“你真演上瘾了?”
宋昭嗤笑一声,手搭上他肩膀,说出来的话却没温度。
“我从地狱里爬出来的,从头到脚带晦气。你不想跟着倒霉,最好少打听我。”
烈日灼灼,她的手还是很凉,素木普日想起很多往事,无从说起,忽然低头在她嘴唇上亲了一口。
“?”宋昭瞪大了眼睛:“你找死么。”
他一脸坦然:“你要是觉得亏,也可以亲我。”
……
把马放去吃草,素木普日拉宋昭一起在木桩上坐下,正色道:
“找我们老板到底啥事?”
“我听别人说,他在这儿祭拜过长生天,是不是有什么信仰?”
素木普日想起她昨夜的话,很快明白过来:“你想找他打听天葬?”
“嗯。”
听她不遮不掩地承认,素木普日抓起地上一块石子儿,背过身朝远处的水泡子里扔。
“有那么急?”
“他到底知不知道?”
“知道。他是鄂温克族的。”素木普日有意无意垫了这么一句,接着话锋一转:“不过你来得不巧,他出去了。”
“什么时候回来?”
“最快……半个月吧。”
半个月而已,她能等。
宋昭没有再过多追问,只在心里盘算着。阳光从背后照过来,两个人的影子像是依偎在一起,素木普日低头看了很久,不由得想起他和宋昭分开的那一天。

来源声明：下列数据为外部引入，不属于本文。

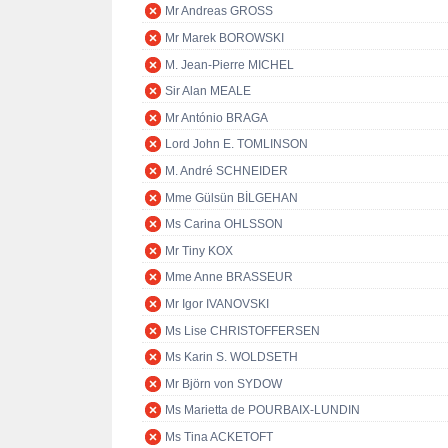
Mr Andreas GROSS
Mr Marek BOROWSKI
M. Jean-Pierre MICHEL
Sir Alan MEALE
Mr António BRAGA
Lord John E. TOMLINSON
M. André SCHNEIDER
Mme Gülsün BİLGEHAN
Ms Carina OHLSSON
Mr Tiny KOX
Mme Anne BRASSEUR
Mr Igor IVANOVSKI
Ms Lise CHRISTOFFERSEN
Ms Karin S. WOLDSETH
Mr Björn von SYDOW
Ms Marietta de POURBAIX-LUNDIN
Ms Tina ACKETOFT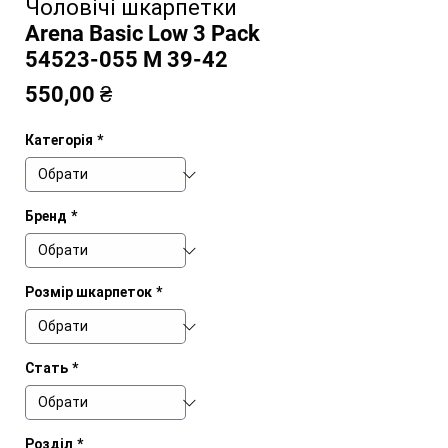
Чоловічі шкарпетки
Arena Basic Low 3 Pack
54523-055 M 39-42
Ціна
550,00 ₴
Категорія
*
Бренд
*
Розмір шкарпеток
*
Стать
*
Розділ
*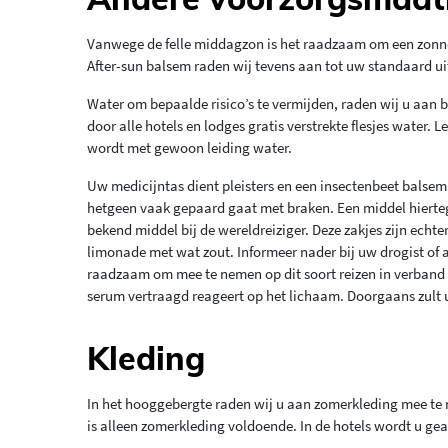
Vanwege de felle middagzon is het raadzaam om een zonne
After-sun balsem raden wij tevens aan tot uw standaard ui
Water om bepaalde risico’s te vermijden, raden wij u aan
door alle hotels en lodges gratis verstrekte flesjes water.
wordt met gewoon leiding water.
Uw medicijntas dient pleisters en een insectenbeet balse
hetgeen vaak gepaard gaat met braken. Een middel hiertege
bekend middel bij de wereldreiziger. Deze zakjes zijn echte
limonade met wat zout. Informeer nader bij uw drogist of 
raadzaam om mee te nemen op dit soort reizen in verband m
serum vertraagd reageert op het lichaam. Doorgaans zult u
Kleding
In het hooggebergte raden wij u aan zomerkleding mee te n
is alleen zomerkleding voldoende. In de hotels wordt u geac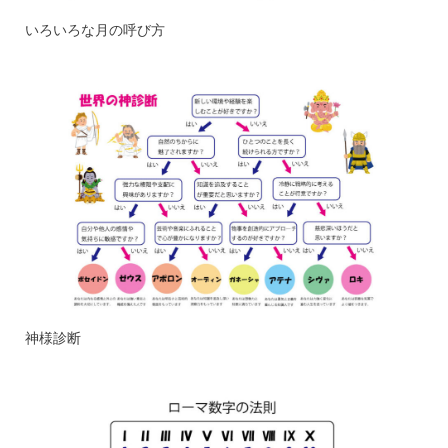
いろいろな月の呼び方
神様診断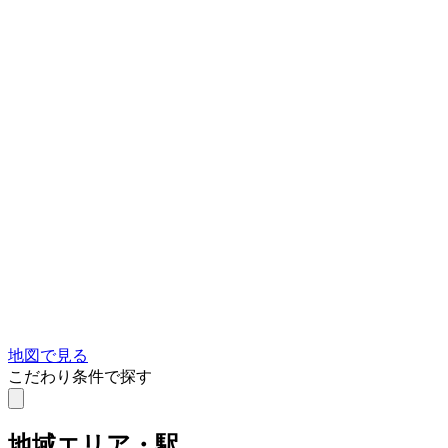
地図で見る
こだわり条件で探す
地域
エリア・駅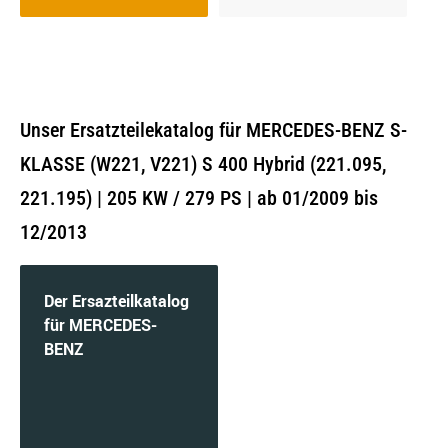
Unser Ersatzteilekatalog für MERCEDES-BENZ S-
KLASSE (W221, V221) S 400 Hybrid (221.095,
221.195) | 205 KW / 279 PS | ab 01/2009 bis
12/2013
Der Ersazteilkatalog
für MERCEDES-
BENZ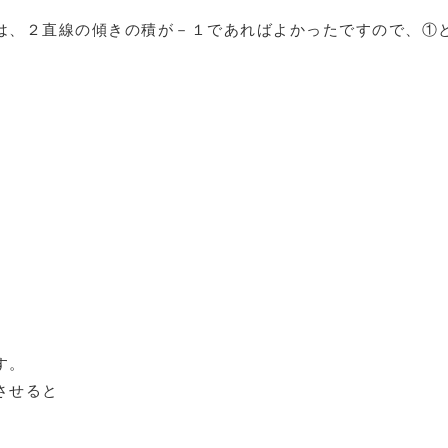
は、２直線の傾きの積が－１であればよかったですので、①
す。
させると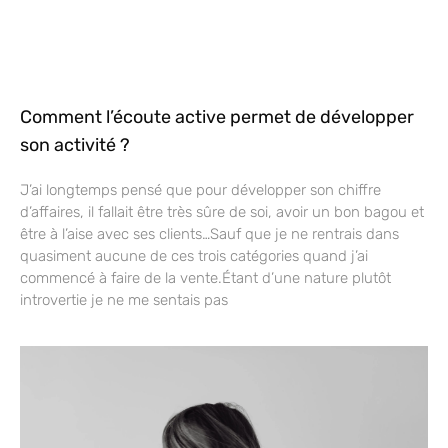
Comment l’écoute active permet de développer
son activité ?
J’ai longtemps pensé que pour développer son chiffre
d’affaires, il fallait être très sûre de soi, avoir un bon bagou et
être à l’aise avec ses clients…Sauf que je ne rentrais dans
quasiment aucune de ces trois catégories quand j’ai
commencé à faire de la vente.Étant d’une nature plutôt
introvertie je ne me sentais pas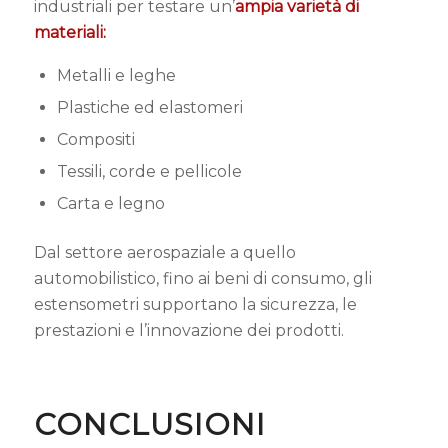
industriali per testare un’
ampia varietà di
materiali:
Metalli e leghe
Plastiche ed elastomeri
Compositi
Tessili, corde e pellicole
Carta e legno
Dal settore aerospaziale a quello
automobilistico, fino ai beni di consumo, gli
estensometri supportano la sicurezza, le
prestazioni e l’innovazione dei prodotti.
CONCLUSIONI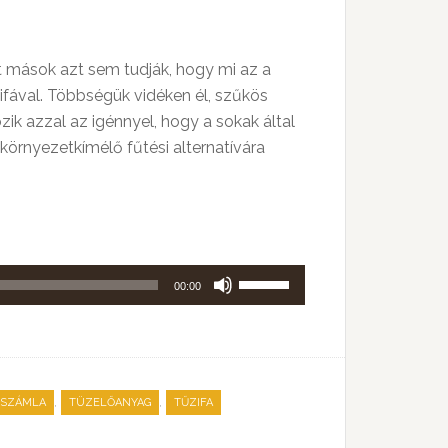
t mások azt sem tudják, hogy mi az a
ifával. Többségük vidéken él, szűkös
ik azzal az igénnyel, hogy a sokak által
örnyezetkímélő fűtési alternatívára
A
00:00
hangerő
növeléséhez,
illetőleg
csökkentéséhez
,
,
ISZÁMLA
TÜZELŐANYAG
TŰZIFA
a
Fel/Le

那天他起了个大早,带上所有零花钱跑去镇子里,因为宋昭的生日快到了。他不知道小姑娘都喜欢什么,认真走进每一家杂货铺,又觉得那些小手链、头花、手绢,全都配不上宋昭。后来想起县城里有百货商店,他借了一辆自行车,就顶着冷风骑到了县城。
百货商店的确琳琅满目,让人挑花了眼,素木普日攥紧他的零钱反复地看,最终选定了一个粉红色的书包。

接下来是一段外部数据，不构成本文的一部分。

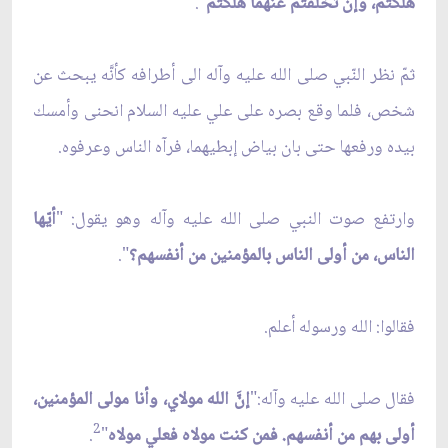
هلكتم، وإنْ تخلفتم عنهما هلكتم
".
ثمّ نظر النّبي صلى الله عليه وآله الى أطرافه كأنَّه يبحث عن
شخص، فلما وقع بصره على علي عليه السلام انحنى وأمسك
بيده ورفعها حتى بان بياض إبطيهما، فرآه الناس وعرفوه.
وارتفع صوت النبي صلى الله عليه وآله وهو يقول: "
أيّها
الناس، من أولى الناس بالمؤمنين من أنفسهم؟
".
فقالوا: الله ورسوله أعلم.
فقال صلى الله عليه وآله:"
إنَّ الله مولاي، وأنا مولى المؤمنين،
2
أولى بهم من أنفسهم. فمن كنت مولاه فعلي مولاه
"
.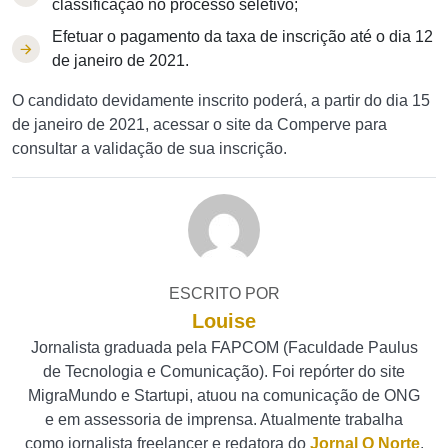
classificação no processo seletivo;
Efetuar o pagamento da taxa de inscrição até o dia 12
de janeiro de 2021.
O candidato devidamente inscrito poderá, a partir do dia 15
de janeiro de 2021, acessar o site da Comperve para
consultar a validação de sua inscrição.
ESCRITO POR
Louise
Jornalista graduada pela FAPCOM (Faculdade Paulus
de Tecnologia e Comunicação). Foi repórter do site
MigraMundo e Startupi, atuou na comunicação de ONG
e em assessoria de imprensa. Atualmente trabalha
como jornalista freelancer e redatora do
Jornal O Norte
.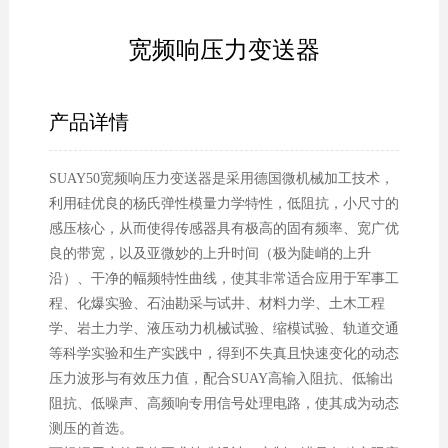
宽频响压力变送器
产品详情
SUAY50宽频响压力变送器是采用德国微机械加工技术，
利用硅优良的杨氏弹性模量力学特性，低阻抗，小尺寸的
感压核心，从而使得传感器具有极高的固有频率、宽广优
良的带宽，以及亚微妙的上升时间（极为陡峭的上升
沿）、干净的幅频特性曲线，使其非常适合应用于军事工
程、化爆实验、石油勘采与试井、材料力学、土木工程
学、岩土力学、液压动力机械试验、缩模试验、轨道交通
等科学实验和生产实践中，得到不失真且快速变化的动态
压力波形与有效压力值，配合SUAY高输入阻抗、低输出
阻抗、低噪声、高频响专用信号处理电路，使其成为动态
测压的首选。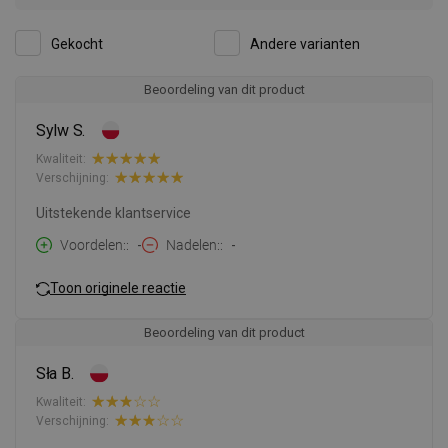
Gekocht
Andere varianten
Beoordeling van dit product
Sylw S.
Kwaliteit:
Verschijning:
Uitstekende klantservice
Voordelen:
-
Nadelen:
-
Toon originele reactie
Beoordeling van dit product
Sła B.
Kwaliteit:
Verschijning: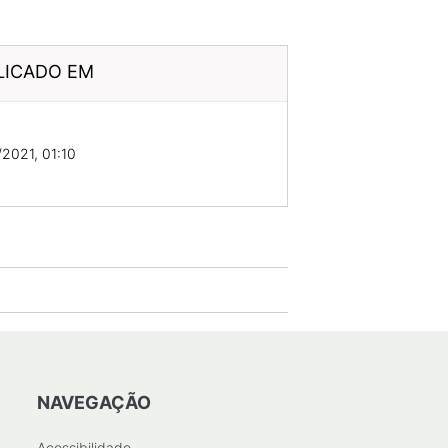
LICADO EM
2021, 01:10
NAVEGAÇÃO
Acessibilidade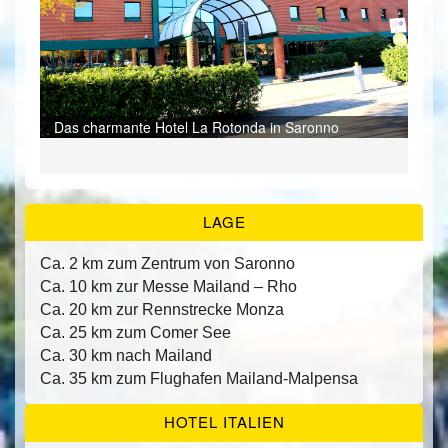
ÜBER UNS
Der
Der
Die
Ein
Ein
Ein
KONTAKT/ANFRAGE
Ein
Das charmante Hotel La Rotonda in Saronno
Ein
Mod
und
FEEDBACKS
Bei
Ein 
Das
Der
Ein
LAGE
Ca. 2 km zum Zentrum von Saronno
Ca. 10 km zur Messe Mailand – Rho
Ca. 20 km zur Rennstrecke Monza
Ca. 25 km zum Comer See
Ca. 30 km nach Mailand
Ca. 35 km zum Flughafen Mailand-Malpensa
HOTEL ITALIEN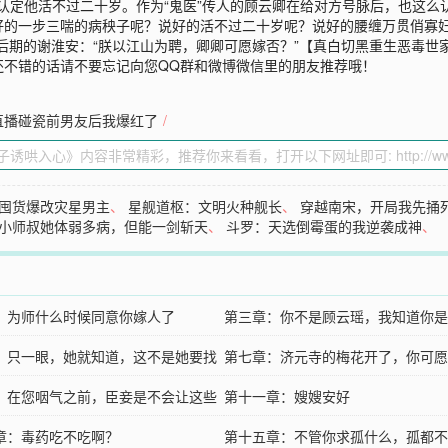
人都认定他活不过二十岁。作为“鬼医”传人的顾云卿在给对方号脉后，也这
的一步三喘的病秧子呢？说好的活不过二十岁呢？说好的腰缠万贯俏寡妇
后期的谢淮安：“朕以江山为聘，卿卿可愿嫁否？”【真白切黑重生恶毒世家
还不错的话请不要忘记向您QQ群和微博微信里的朋友推荐哦！
直播碰瓷前男友后我爆红了
/
囤货爆改灾星男主
、
星舰道枢：文明火种舰长
、
穿越南宋，开局我先捅
小师叔她体弱多病，但能一剑斩天
、
斗罗：天选倒霉蛋的我逆袭成神
、
：为师什么时候同意你嫁人了
第三章：你不是顾云瑶，我知道你是
：只一眼，她就知道，这不是她要找
第七章：济元寺的梅花开了，你可愿
：在您咽气之前，臣妾是不会让这些
赠予我？
第十一章：嫂嫂安好
语传出去的
章：毒药吃不吃啊？
第十五章：不管你求孤什么，孤都不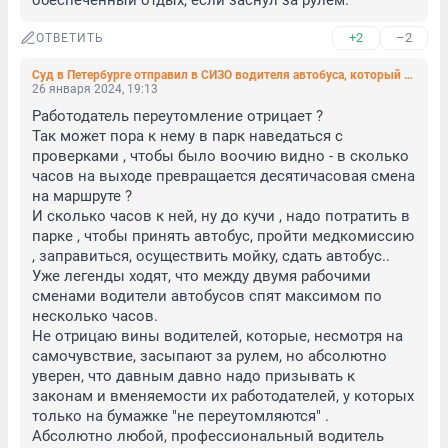
обеспеченный отдых, если заснул за рулем.
+2
–2
ОТВЕТИТЬ
Суд в Петербурге отправил в СИЗО водителя автобуса, который сбил пятерых на тротуаре
26 января 2024, 19:13
Работодатель переутомление отрицает ? 

Так может пора к нему в парк наведаться с 
проверками , чтобы было воочию видно - в сколько 
часов на выходе превращается десятичасовая смена 
на маршруте ?

И сколько часов к ней, ну до кучи , надо потратить в 
парке , чтобы принять автобус, пройти медкомиссию 
, заправиться, осуществить мойку, сдать автобус.. 

Уже легенды ходят, что между двумя рабочими 
сменами водители автобусов спят максимом по 
несколько часов.

Не отрицаю вины водителей, которые, несмотря на 
самочувствие, засыпают за рулем, но абсолютно 
уверен, что давным давно надо призывать к 
законам и вменяемости их работодателей, у которых 
только на бумажке "не переутомляются" .

Абсолютно любой, профессиональный водитель 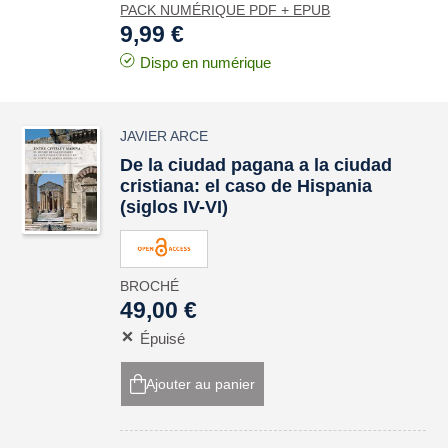
PACK NUMÉRIQUE PDF + EPUB
9,99 €
Dispo en numérique
JAVIER ARCE
De la ciudad pagana a la ciudad
cristiana: el caso de Hispania
(siglos IV-VI)
BROCHÉ
49,00 €
Épuisé
Ajouter au panier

再有不到一个月就开学,这个书包正好她能用上。昭昭没有家人了,以后他就是她的家人。没有人再爱她,他就给她自己全部的爱。开春之后,他们会一起上学,一起长大,他会一直对她很好,不让任何人欺负她。
可就在他带着新书包回来的那个下午,宋昭已经离开了蒙古包,从那天开始,整整十五年,他们再也没有见过。

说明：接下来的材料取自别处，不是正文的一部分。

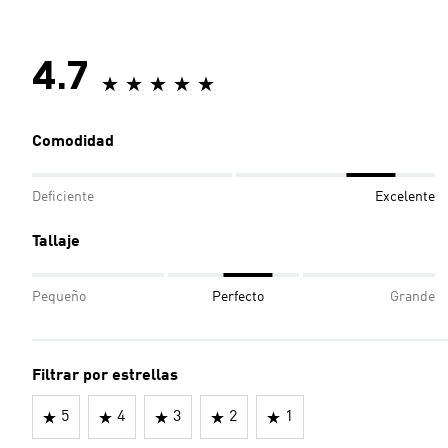
4.7
Comodidad
Deficiente
Excelente
Tallaje
Pequeño
Perfecto
Grande
Filtrar por estrellas
5
4
3
2
1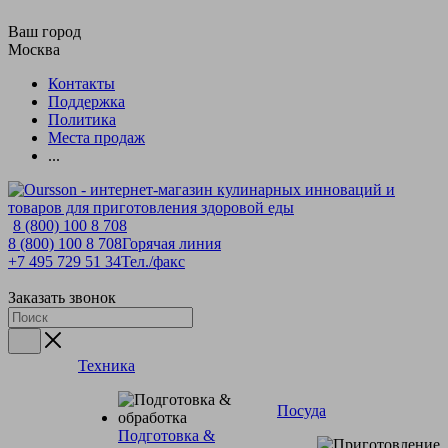
Ваш город
Москва
Контакты
Поддержка
Политика
Места продаж
...
8 (800) 100 8 708
8 (800) 100 8 708
Горячая линия
+7 495 729 51 34
Тел./факс
Заказать звонок
Техника
Посуда
Подготовка &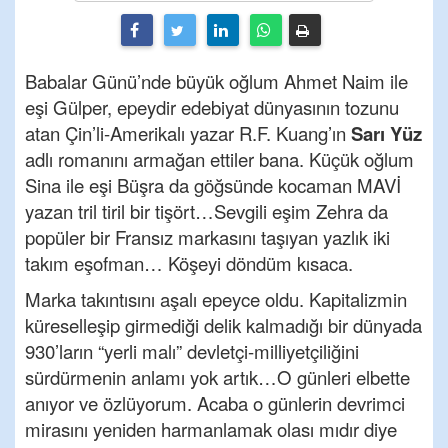
Babalar Günü’nde büyük oğlum Ahmet Naim ile
eşi Gülper, epeydir edebiyat dünyasının tozunu
atan Çin’li-Amerikalı yazar R.F. Kuang’ın
Sarı Yüz
adlı romanını armağan ettiler bana. Küçük oğlum
Sina ile eşi Büşra da göğsünde kocaman MAVİ
yazan tril tiril bir tişört…Sevgili eşim Zehra da
popüler bir Fransız markasını taşıyan yazlık iki
takım eşofman… Köşeyi döndüm kısaca.
Marka takıntısını aşalı epeyce oldu. Kapitalizmin
küreselleşip girmediği delik kalmadığı bir dünyada
930’ların “yerli malı” devletçi-milliyetçiliğini
sürdürmenin anlamı yok artık…O günleri elbette
anıyor ve özlüyorum. Acaba o günlerin devrimci
mirasını yeniden harmanlamak olası mıdır diye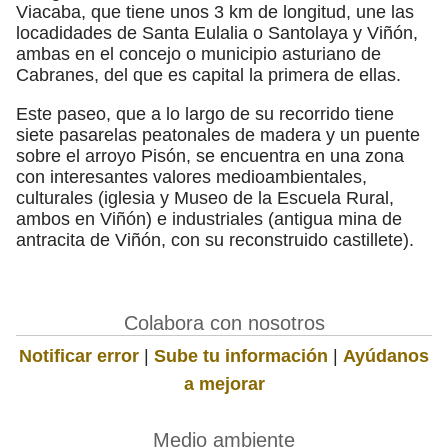
Viacaba, que tiene unos 3 km de longitud, une las
locadidades de Santa Eulalia o Santolaya y Viñón,
ambas en el concejo o municipio asturiano de
Cabranes, del que es capital la primera de ellas.
Este paseo, que a lo largo de su recorrido tiene
siete pasarelas peatonales de madera y un puente
sobre el arroyo Pisón, se encuentra en una zona
con interesantes valores medioambientales,
culturales (iglesia y Museo de la Escuela Rural,
ambos en Viñón) e industriales (antigua mina de
antracita de Viñón, con su reconstruido castillete).
Colabora con nosotros
Notificar error
|
Sube tu información
|
Ayúdanos
a mejorar
Medio ambiente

后面的日子都是怎么熬过来的?好像已经记不清了,大脑淡化了日夜无法摆脱的痛苦,重复地寻找之中,五年和十五年,也不再有什么分别。
……
“那座山叫什么?”
宋昭的声音将他从回忆里拉出来,素木普日看向她的手指,目光和她定在同一座山上。
“没名。”
他拄着树桩向后靠,在宋昭的视线范围之外,一瞬不瞬地看着她:
“这儿的山太多了,没有人能分清,所以也不起名。反正自从有人生下来,它们就一直立在那儿,从来立到走,从有立到没有,从一个人的生,立到另一个人的死。”